*INSTRUCTIONS FOR THE TASK:*
Write the listing out once more, identical to the original but without pictures.

*DATASET CONTENT:*
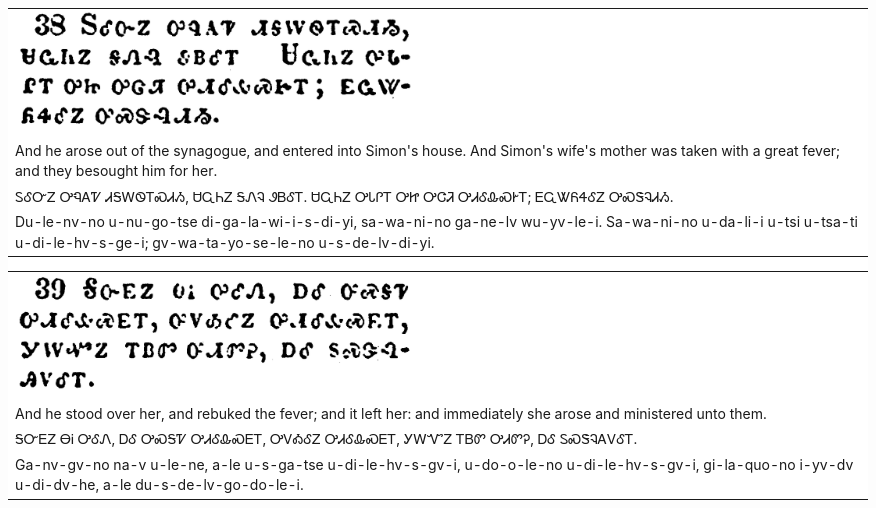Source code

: </tr>
</tbody>
</table>

<table>
<tbody>
<tr class="odd">
<td><a href="030438.png"><img src="030438.png" width="400" /></a></td>
</tr>
<tr class="even">
<td>And he arose out of the synagogue, and entered into Simon's house. And Simon's wife's mother was taken with a great fever; and they besought him for her.</td>
</tr>
<tr class="odd">
<td>ᏚᎴᏅᏃ ᎤᏄᎪᏤ ᏗᎦᎳᏫᎢᏍᏗᏱ, ᏌᏩᏂᏃ ᎦᏁᎸ ᏭᏴᎴᎢ. ᏌᏩᏂᏃ ᎤᏓᎵᎢ ᎤᏥ ᎤᏣᏘ ᎤᏗᎴᎲᏍᎨᎢ; ᎬᏩᏔᏲᏎᎴᏃ ᎤᏍᏕᎸᏗᏱ.</td>
</tr>
<tr class="even">
<td>Du-le-nv-no u-nu-go-tse di-ga-la-wi-i-s-di-yi, sa-wa-ni-no ga-ne-lv wu-yv-le-i. Sa-wa-ni-no u-da-li-i u-tsi u-tsa-ti u-di-le-hv-s-ge-i; gv-wa-ta-yo-se-le-no u-s-de-lv-di-yi.</td>
</tr>
</tbody>
</table>

<table>
<tbody>
<tr class="odd">
<td><a href="030439.png"><img src="030439.png" width="400" /></a></td>
</tr>
<tr class="even">
<td>And he stood over her, and rebuked the fever; and it left her: and immediately she arose and ministered unto them.</td>
</tr>
<tr class="odd">
<td>ᎦᏅᎬᏃ ᎾᎥ ᎤᎴᏁ, ᎠᎴ ᎤᏍᎦᏤ ᎤᏗᎴᎲᏍᎬᎢ, ᎤᏙᎣᎴᏃ ᎤᏗᎴᎲᏍᎬᎢ, ᎩᎳᏉᏃ ᎢᏴᏛ ᎤᏗᏛᎮ, ᎠᎴ ᏚᏍᏕᎸᎪᏙᎴᎢ.</td>
</tr>
<tr class="even">
<td>Ga-nv-gv-no na-v u-le-ne, a-le u-s-ga-tse u-di-le-hv-s-gv-i, u-do-o-le-no u-di-le-hv-s-gv-i, gi-la-quo-no i-yv-dv u-di-dv-he, a-le du-s-de-lv-go-do-le-i.</td>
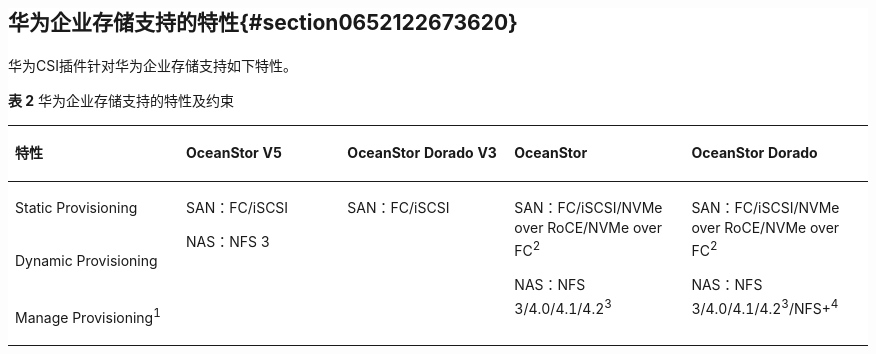 ## 华为企业存储支持的特性{#section0652122673620}

华为CSI插件针对华为企业存储支持如下特性。

**表 2**  华为企业存储支持的特性及约束

<a name="table14995183994515"></a>
<table><thead align="left"><tr id="row6996173914451"><th class="cellrowborder" valign="top" width="19.88801119888011%" id="mcps1.2.6.1.1"><p id="p199961439154519"><a name="p199961439154519"></a><a name="p199961439154519"></a>特性</p>
</th>
<th class="cellrowborder" valign="top" width="18.75812418758124%" id="mcps1.2.6.1.2"><p id="p09961739124513"><a name="p09961739124513"></a><a name="p09961739124513"></a>OceanStor V5</p>
</th>
<th class="cellrowborder" valign="top" width="19.418058194180585%" id="mcps1.2.6.1.3"><p id="p189961739104515"><a name="p189961739104515"></a><a name="p189961739104515"></a>OceanStor Dorado V3</p>
</th>
<th class="cellrowborder" valign="top" width="20.58794120587941%" id="mcps1.2.6.1.4"><p id="p1699615397457"><a name="p1699615397457"></a><a name="p1699615397457"></a>OceanStor</p>
</th>
<th class="cellrowborder" valign="top" width="21.347865213478652%" id="mcps1.2.6.1.5"><p id="p11601298188"><a name="p11601298188"></a><a name="p11601298188"></a>OceanStor Dorado</p>
</th>
</tr>
</thead>
<tbody><tr id="row1899683984519"><td class="cellrowborder" valign="top" width="19.88801119888011%" headers="mcps1.2.6.1.1 "><p id="p899653994514"><a name="p899653994514"></a><a name="p899653994514"></a><span>Static Provisioning</span></p>
</td>
<td class="cellrowborder" rowspan="3" valign="top" width="18.75812418758124%" headers="mcps1.2.6.1.2 "><p id="p86732141719"><a name="p86732141719"></a><a name="p86732141719"></a>SAN：FC/iSCSI</p>
<p id="p9633201715"><a name="p9633201715"></a><a name="p9633201715"></a>NAS：NFS 3</p>
</td>
<td class="cellrowborder" rowspan="3" valign="top" width="19.418058194180585%" headers="mcps1.2.6.1.3 "><p id="p3996103915451"><a name="p3996103915451"></a><a name="p3996103915451"></a>SAN：FC/iSCSI</p>
</td>
<td class="cellrowborder" rowspan="3" valign="top" width="20.58794120587941%" headers="mcps1.2.6.1.4 "><p id="p12996173920456"><a name="p12996173920456"></a><a name="p12996173920456"></a>SAN：FC/iSCSI/NVMe over RoCE/NVMe over FC<sup id="sup1754136102416"><a name="sup1754136102416"></a><a name="sup1754136102416"></a>2</sup></p>
<p id="p20838142381814"><a name="p20838142381814"></a><a name="p20838142381814"></a>NAS：NFS 3/4.0/4.1/4.2<sup id="sup38128018014"><a name="sup38128018014"></a><a name="sup38128018014"></a>3</sup></p>
</td>
<td class="cellrowborder" rowspan="3" valign="top" width="21.347865213478652%" headers="mcps1.2.6.1.5 "><p id="p115594419186"><a name="p115594419186"></a><a name="p115594419186"></a>SAN：FC/iSCSI/NVMe over RoCE/NVMe over FC<sup id="sup13412163962419"><a name="sup13412163962419"></a><a name="sup13412163962419"></a>2</sup></p>
<p id="p12839143282719"><a name="p12839143282719"></a><a name="p12839143282719"></a>NAS：NFS 3/4.0/4.1/4.2<sup id="sup5839532102713"><a name="sup5839532102713"></a><a name="sup5839532102713"></a>3</sup>/NFS+<sup id="sup688317275488"><a name="sup688317275488"></a><a name="sup688317275488"></a>4</sup></p>
</td>
</tr>
<tr id="row49961039174517"><td class="cellrowborder" valign="top" headers="mcps1.2.6.1.1 "><p id="p9996173974516"><a name="p9996173974516"></a><a name="p9996173974516"></a>Dynamic Provisioning</p>
</td>
</tr>
<tr id="row55791517133218"><td class="cellrowborder" valign="top" headers="mcps1.2.6.1.1 "><p id="p3579151783219"><a name="p3579151783219"></a><a name="p3579151783219"></a>Manage Provisioning<sup id="sup113201739217"><a name="sup113201739217"></a><a name="sup113201739217"></a>1</sup></p>
</td>
</tr>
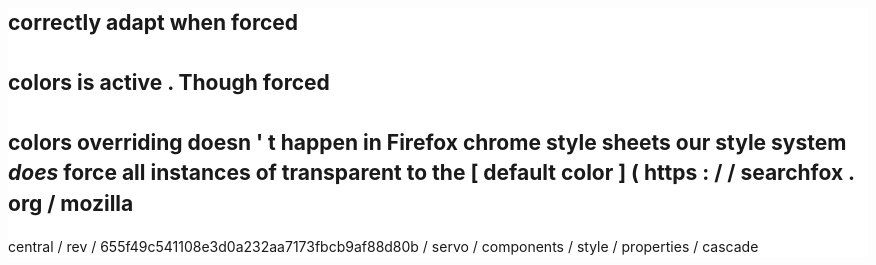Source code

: correctly
adapt
when
forced
-
colors
is
active
.
Though
forced
-
colors
overriding
doesn
'
t
happen
in
Firefox
chrome
style
sheets
our
style
system
_does_
force
all
instances
of
transparent
to
the
[
default
color
]
(
https
:
/
/
searchfox
.
org
/
mozilla
-
central
/
rev
/
655f49c541108e3d0a232aa7173fbcb9af88d80b
/
servo
/
components
/
style
/
properties
/
cascade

*COMPLETED TASK:*
Source code

: </tr>
</tbody>
</table>

<table>
<tbody>
<tr class="odd">
<td><a href="030438.png"><img src="030438.png" width="400" /></a></td>
</tr>
<tr class="even">
<td>And he arose out of the synagogue, and entered into Simon's house. And Simon's wife's mother was taken with a great fever; and they besought him for her.</td>
</tr>
<tr class="odd">
<td>ᏚᎴᏅᏃ ᎤᏄᎪᏤ ᏗᎦᎳᏫᎢᏍᏗᏱ, ᏌᏩᏂᏃ ᎦᏁᎸ ᏭᏴᎴᎢ. ᏌᏩᏂᏃ ᎤᏓᎵᎢ ᎤᏥ ᎤᏣᏘ ᎤᏗᎴᎲᏍᎨᎢ; ᎬᏩᏔᏲᏎᎴᏃ ᎤᏍᏕᎸᏗᏱ.</td>
</tr>
<tr class="even">
<td>Du-le-nv-no u-nu-go-tse di-ga-la-wi-i-s-di-yi, sa-wa-ni-no ga-ne-lv wu-yv-le-i. Sa-wa-ni-no u-da-li-i u-tsi u-tsa-ti u-di-le-hv-s-ge-i; gv-wa-ta-yo-se-le-no u-s-de-lv-di-yi.</td>
</tr>
</tbody>
</table>

<table>
<tbody>
<tr class="odd">
<td><a href="030439.png"><img src="030439.png" width="400" /></a></td>
</tr>
<tr class="even">
<td>And he stood over her, and rebuked the fever; and it left her: and immediately she arose and ministered unto them.</td>
</tr>
<tr class="odd">
<td>ᎦᏅᎬᏃ ᎾᎥ ᎤᎴᏁ, ᎠᎴ ᎤᏍᎦᏤ ᎤᏗᎴᎲᏍᎬᎢ, ᎤᏙᎣᎴᏃ ᎤᏗᎴᎲᏍᎬᎢ, ᎩᎳᏉᏃ ᎢᏴᏛ ᎤᏗᏛᎮ, ᎠᎴ ᏚᏍᏕᎸᎪᏙᎴᎢ.</td>
</tr>
<tr class="even">
<td>Ga-nv-gv-no na-v u-le-ne, a-le u-s-ga-tse u-di-le-hv-s-gv-i, u-do-o-le-no u-di-le-hv-s-gv-i, gi-la-quo-no i-yv-dv u-di-dv-he, a-le du-s-de-lv-go-do-le-i.</td>
 ## 华为企业存储支持的特性{#section0652122673620}

华为CSI插件针对华为企业存储支持如下特性。

**表 2**  华为企业存储支持的特性及约束

<a name="table14995183994515"></a>
<table><thead align="left"><tr id="row6996173914451"><th class="cellrowborder" valign="top" width="19.88801119888011%" id="mcps1.2.6.1.1"><p id="p199961439154519"><a name="p199961439154519"></a><a name="p199961439154519"></a>特性</p>
</th>
<th class="cellrowborder" valign="top" width="18.75812418758124%" id="mcps1.2.6.1.2"><p id="p09961739124513"><a name="p09961739124513"></a><a name="p09961739124513"></a>OceanStor V5</p>
</th>
<th class="cellrowborder" valign="top" width="19.418058194180585%" id="mcps1.2.6.1.3"><p id="p189961739104515"><a name="p189961739104515"></a><a name="p189961739104515"></a>OceanStor Dorado V3</p>
</th>
<th class="cellrowborder" valign="top" width="20.58794120587941%" id="mcps1.2.6.1.4"><p id="p1699615397457"><a name="p1699615397457"></a><a name="p1699615397457"></a>OceanStor</p>
</th>
<th class="cellrowborder" valign="top" width="21.347865213478652%" id="mcps1.2.6.1.5"><p id="p11601298188"><a name="p11601298188"></a><a name="p11601298188"></a>OceanStor Dorado</p>
</th>
</tr>
</thead>
<tbody><tr id="row1899683984519"><td class="cellrowborder" valign="top" width="19.88801119888011%" headers="mcps1.2.6.1.1 "><p id="p899653994514"><a name="p899653994514"></a><a name="p899653994514"></a><span>Static Provisioning</span></p>
</td>
<td class="cellrowborder" rowspan="3" valign="top" width="18.75812418758124%" headers="mcps1.2.6.1.2 "><p id="p86732141719"><a name="p86732141719"></a><a name="p86732141719"></a>SAN：FC/iSCSI</p>
<p id="p9633201715"><a name="p9633201715"></a><a name="p9633201715"></a>NAS：NFS 3</p>
</td>
<td class="cellrowborder" rowspan="3" valign="top" width="19.418058194180585%" headers="mcps1.2.6.1.3 "><p id="p3996103915451"><a name="p3996103915451"></a><a name="p3996103915451"></a>SAN：FC/iSCSI</p>
</td>
<td class="cellrowborder" rowspan="3" valign="top" width="20.58794120587941%" headers="mcps1.2.6.1.4 "><p id="p12996173920456"><a name="p12996173920456"></a><a name="p12996173920456"></a>SAN：FC/iSCSI/NVMe over RoCE/NVMe over FC<sup id="sup1754136102416"><a name="sup1754136102416"></a><a name="sup1754136102416"></a>2</sup></p>
<p id="p20838142381814"><a name="p20838142381814"></a><a name="p20838142381814"></a>NAS：NFS 3/4.0/4.1/4.2<sup id="sup38128018014"><a name="sup38128018014"></a><a name="sup38128018014"></a>3</sup></p>
</td>
<td class="cellrowborder" rowspan="3" valign="top" width="21.347865213478652%" headers="mcps1.2.6.1.5 "><p id="p115594419186"><a name="p115594419186"></a><a name="p115594419186"></a>SAN：FC/iSCSI/NVMe over RoCE/NVMe over FC<sup id="sup13412163962419"><a name="sup13412163962419"></a><a name="sup13412163962419"></a>2</sup></p>
<p id="p12839143282719"><a name="p12839143282719"></a><a name="p12839143282719"></a>NAS：NFS 3/4.0/4.1/4.2<sup id="sup5839532102713"><a name="sup5839532102713"></a><a name="sup5839532102713"></a>3</sup>/NFS+<sup id="sup688317275488"><a name="sup688317275488"></a><a name="sup688317275488"></a>4</sup></p>
</td>
</tr>
<tr id="row49961039174517"><td class="cellrowborder" valign="top" headers="mcps1.2.6.1.1 "><p id="p9996173974516"><a name="p9996173974516"></a><a name="p9996173974516"></a>Dynamic Provisioning</p>
</td>
</tr>
<tr id="row55791517133218"><td class="cellrowborder" valign="top" headers="mcps1.2.6.1.1 "><p id="p3579151783219"><a name="p3579151783219"></a><a name="p3579151783219"></a>Manage Provisioning<sup id="sup113201739217"><a name="sup113201739217"></a><a name="sup113201739217"></a>1</sup></p>
</td>
</tr>
Source code

: correctly
adapt
when
forced
-
colors
is
active
.
Though
forced
-
colors
overriding
doesn
'
t
happen
in
Firefox
chrome
style
sheets
our
style
system
_does_
force
all
instances
of
transparent
to
the
[
default
color
]
(
https
:
/
/
searchfox
.
org
/
mozilla
-
central
/
rev
/
655f49c541108e3d0a232aa7173fbcb9af88d80b
/
servo
/
components
/
style
/
properties
/
cascade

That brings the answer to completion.